What happens when biology becomes a data-rich science, and artificial intelligence is ready to listen?
At the Hi! PARIS Summer School 2025, Jean-Philippe Vert, Co-founder and CEO of Bioptimus, and a leading researcher at the intersection of AI and medicine, shared how machine learning is transforming the foundations of biomedical research. With a career spanning cancer research, computational biology, and deep learning, Vert outlined a simple yet powerful thesis: we are entering a golden age for AI in biology, where breakthroughs are no longer hypothetical, they are happening now.
Key Takeaways
Modern biology generates massive volumes of data, DNA sequences, protein structures, tissue images, at multiple scales.
AI architectures are now powerful enough to learn from and integrate this complexity.

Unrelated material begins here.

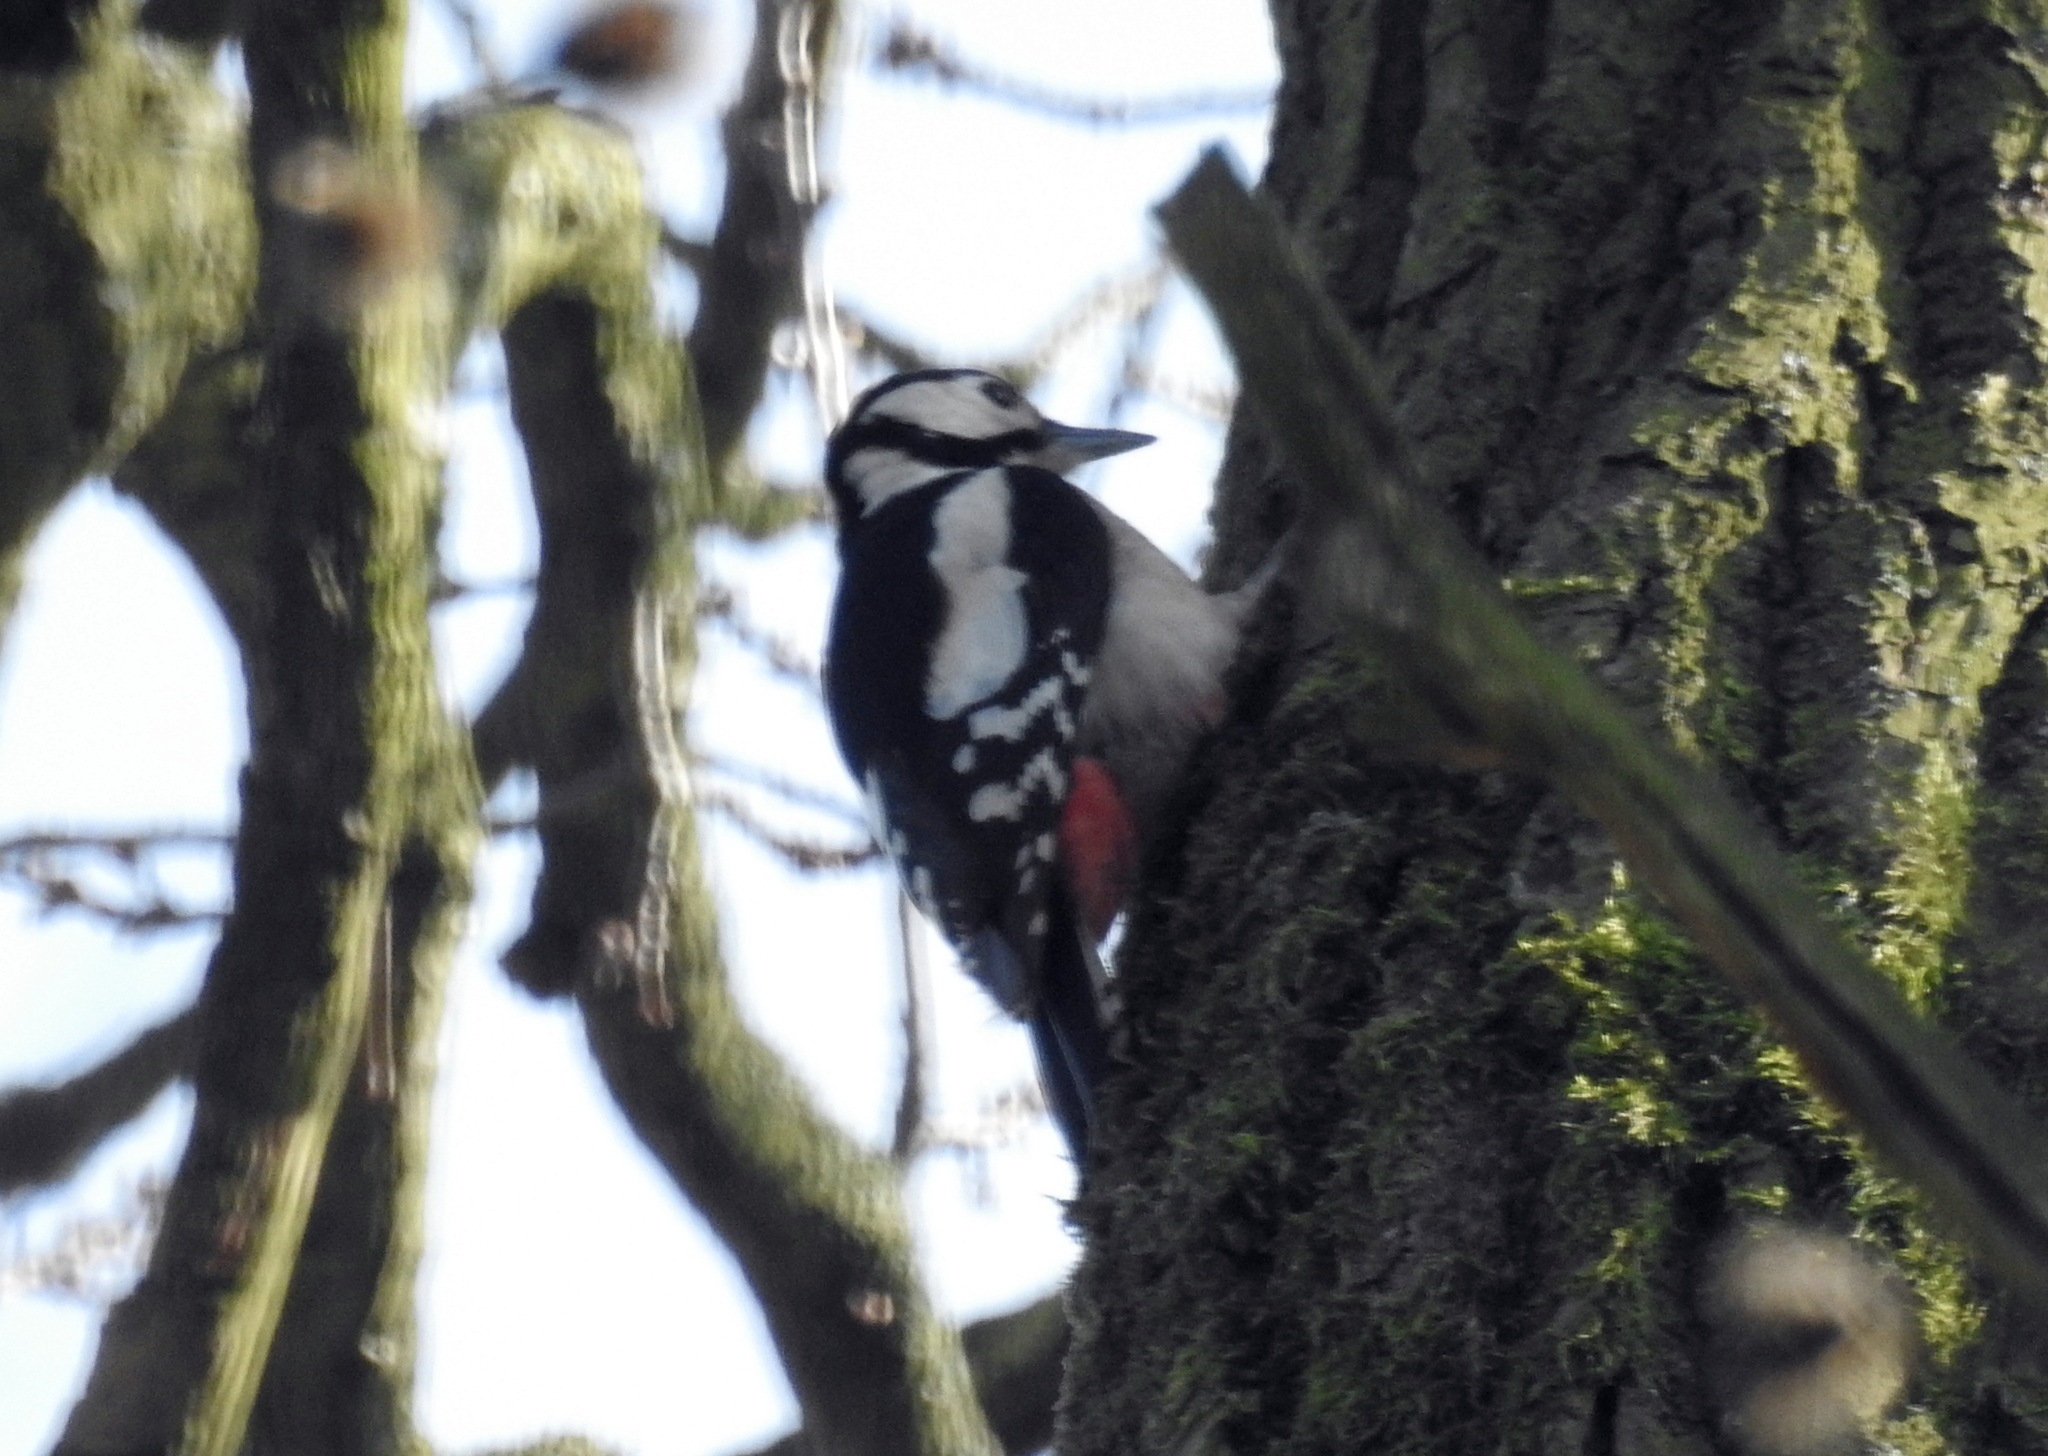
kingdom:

AI systems like AlphaFold have already solved scientific problems that remained untouched for decades, revolutionizing protein structure prediction.
Biology is fundamentally multiscale, requiring new AI models capable of moving between molecules, cells, and organisms.
The next frontier includes in silico simulations of disease, virtual drug testing, and predictive models of molecular interactions.
Turning scientific complexity into computational power
The case of AlphaFold, an AI system developed by DeepMind to predict the 3D structure of proteins, has become emblematic of the power of machine learning in biology. A problem that resisted decades of effort was resolved with an architecture trained on massive datasets. The scientific community responded in kind: AlphaFold is now in widespread use across labs, and its impact was formally recognized by the 2024 Nobel Prize in Chemistry.
For Vert, the importance of this moment lies not just in the result, but in what it signals: AI is no longer a supportive tool for science, it is a driver of discovery.
When biology demands more than language models can offer
Unlike language, which often exists in linear, single-scale formats, biology operates at multiple levels of organization. DNA sequences are just the beginning. Scientists now collect information at the level of proteins, cells, tissues, and patients. Each level has its own logic, but they are interdependent, and understanding disease, or designing new treatments, requires seeing across them. This presents both a challenge and an opportunity for AI. Current architectures, designed largely for language or vision tasks, need to evolve. New models must integrate heterogeneous data and learn how biological systems behave across scales. In Vert’s view, this is not just an application of AI, it is a new frontier for its development.
Jean-Philippe Vert at the Hi! PARIS Summer School 2025
In Silico Medicine: The Future Has Begun
Looking ahead, Vert believes the next generation of AI tools will go beyond structural prediction. We will see models capable of:
Simulating how diseases progress over time
Predicting how molecules interact inside the body
Testing treatments virtually before human trials begin
These capabilities open the door to in silico experimentation, a way to accelerate science without the same resource or ethical constraints. For drug discovery, personalized medicine, and clinical diagnostics, the implications are enormous.
Advice for those ready to explore the frontier
Having worked within both academic and institutional circles, including ADIA and CFM, the speaker underscored a paradox. The strongest systematic investment groups often rely on deeply internal knowledge systems. While this drives focus and cohesion, it can also create blind spots.
Some ideas are dismissed too quickly; others are adopted too casually. “Seeing nails everywhere once you have a hammer” is a risk familiar to both researchers and practitioners. The key is pragmatic humility, a mindset that treats academic literature as a resource to be tested, not a script to be followed
A new frontier for students and researchers
For students and researchers considering a career in this space, JP Vert’s message is clear: don’t wait.“Just go for it,” he said. The field is moving fast, and interdisciplinary talent is in high demand.
Whether your background is in biology, AI, or engineering, the key is collaboration. Biologists need to become fluent in data science. Engineers need to understand biological systems. The tools exist, and so does the data. What’s needed now is a new generation of scientists who can work across domains, and think across scales.